Find the string "axis" in the entries and copy each line that has it.

Dataset entries:
------------------------

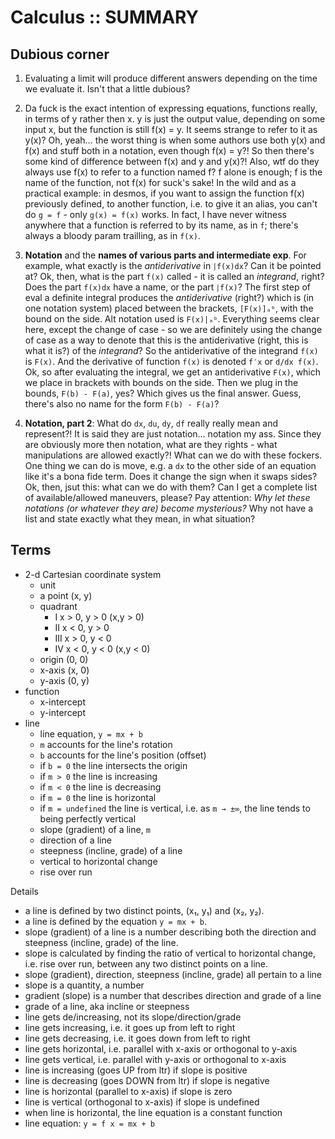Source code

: # Calculus :: SUMMARY

## Dubious corner

1. Evaluating a limit will produce different answers depending on the time we evaluate it. Isn't that a little dubious?

2. Da fuck is the exact intention of expressing equations, functions really, in terms of y rather then x. y is just the output value, depending on some input x, but the function is still f(x) = y. It seems strange to refer to it as y(x)? Oh, yeah… the worst thing is when some authors use both y(x) and f(x) and stuff both in a notation, even though f(x) = y?! So then there's some kind of difference between f(x) and y and y(x)?! Also, wtf do they always use f(x) to refer to a function named f? f alone is enough; f is the name of the function, not f(x) for suck's sake! In the wild and as a practical example: in desmos, if you want to assign the function f(x) previously defined, to another function, i.e. to give it an alias, you can't do `g = f` - only `g(x) = f(x)` works. In fact, I have never witness anywhere that a function is referred to by its name, as in `f`; there's always a bloody param trailling, as in `f(x)`.

3. **Notation** and the **names of various parts and intermediate exp**. For example, what exactly is the *antiderivative* in `⎰f(x)dx`? Can it be pointed at? Ok, then, what is the part `f(x)` called - it is called an *integrand*, right? Does the part `f(x)dx` have a name, or the part `⎰f(x)`? The first step of eval a definite integral produces the *antiderivative* (right?) which is (in one notation system) placed between the brackets, `[F(x)]ₐᵇ`, with the bound on the side. Alt notation used is `F(x)|ₐᵇ`. Everything seems clear here, except the change of case - so we are definitely using the change of case as a way to denote that this is the antiderivative (right, this is what it is?) of the *integrand*? So the antiderivative of the integrand `f(x)` is `F(x)`. And the derivative of function `f(x)` is denoted `f′x` or `d/dx f(x)`. Ok, so after evaluating the integral, we get an antiderivative `F(x)`, which we place in brackets with bounds on the side. Then we plug in the bounds, `F(b) - F(a)`, yes? Which gives us the final answer. Guess, there's also no name for the form `F(b) - F(a)`?

4. **Notation, part 2**: What do `dx`, `du`, `dy`, `df` really really mean and  represent?! It is said they are just notation… notation my ass. Since they are obviously more then notation, what are they rights - what manipulations are allowed exactly?! What can we do with these fockers. One thing we can do is move, e.g. a `dx` to the other side of an equation like it's a bona fide term. Does it change the sign when it swaps sides? Ok, then, jsut this: what can we do with them? Can I get a complete list of available/allowed maneuvers, please? Pay attention: *Why let these notations (or whatever they are) become mysterious?* Why not have a list and state exactly what they mean, in what situation?


## Terms

- 2-d Cartesian coordinate system
  - unit
  - a point (x, y)
  - quadrant
    - I   x > 0, y > 0 (x,y > 0)
    - II  x < 0, y > 0
    - III x > 0, y < 0
    - IV  x < 0, y < 0 (x,y < 0)
  - origin (0, 0)
  - x-axis (x, 0)
  - y-axis (0, y)
- function
  - x-intercept
  - y-intercept
- line
  - line equation, `y = mx + b`
  - `m` accounts for the line's rotation
  - `b` accounts for the line's position (offset)
  - if `b = 0` the line intersects the origin
  - if `m > 0` the line is increasing
  - if `m < 0` the line is decreasing
  - if `m = 0` the line is horizontal
  - if `m = undefined` the line is vertical, i.e.
    as `m → ±∞`, the line tends to being perfectly vertical
  - slope (gradient) of a line, `m`
  - direction of a line
  - steepness (incline, grade) of a line
  - vertical to horizontal change
  - rise over run

Details
- a line is defined by two distinct points, (x₁, y₁) and (x₂, y₂).
- a line is defined by the equation `y = mx + b`.
- slope (gradient) of a line is a number describing both the direction and steepness (incline, grade) of the line.
- slope is calculated by finding the ratio of vertical to horizontal change, i.e. rise over run, between any two distinct points on a line.
- slope (gradient), direction, steepness (incline, grade) all pertain to a line
- slope is a quantity, a number
- gradient (slope) is a number that describes direction and grade of a line
- grade of a line, aka incline or steepness
- line gets de/increasing, not its slope/direction/grade
- line gets increasing, i.e. it goes up from left to right
- line gets decreasing, i.e. it goes down from left to right
- line gets horizontal, i.e. parallel with x-axis or orthogonal to y-axis
- line gets vertical,   i.e. parallel with y-axis or orthogonal to x-axis
- line is increasing (goes UP from ltr) if slope is positive
- line is decreasing (goes DOWN from ltr) if slope is negative
- line is horizontal (parallel to x-axis) if slope is zero
- line is vertical (orthogonal to x-axis) if slope is undefined
- when line is horizontal, the line equation is a constant function
- line equation: `y = f x = mx + b`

------------------------

Result:
  - x-axis (x, 0)
  - y-axis (0, y)
- line gets horizontal, i.e. parallel with x-axis or orthogonal to y-axis
- line gets vertical,   i.e. parallel with y-axis or orthogonal to x-axis
- line is horizontal (parallel to x-axis) if slope is zero
- line is vertical (orthogonal to x-axis) if slope is undefined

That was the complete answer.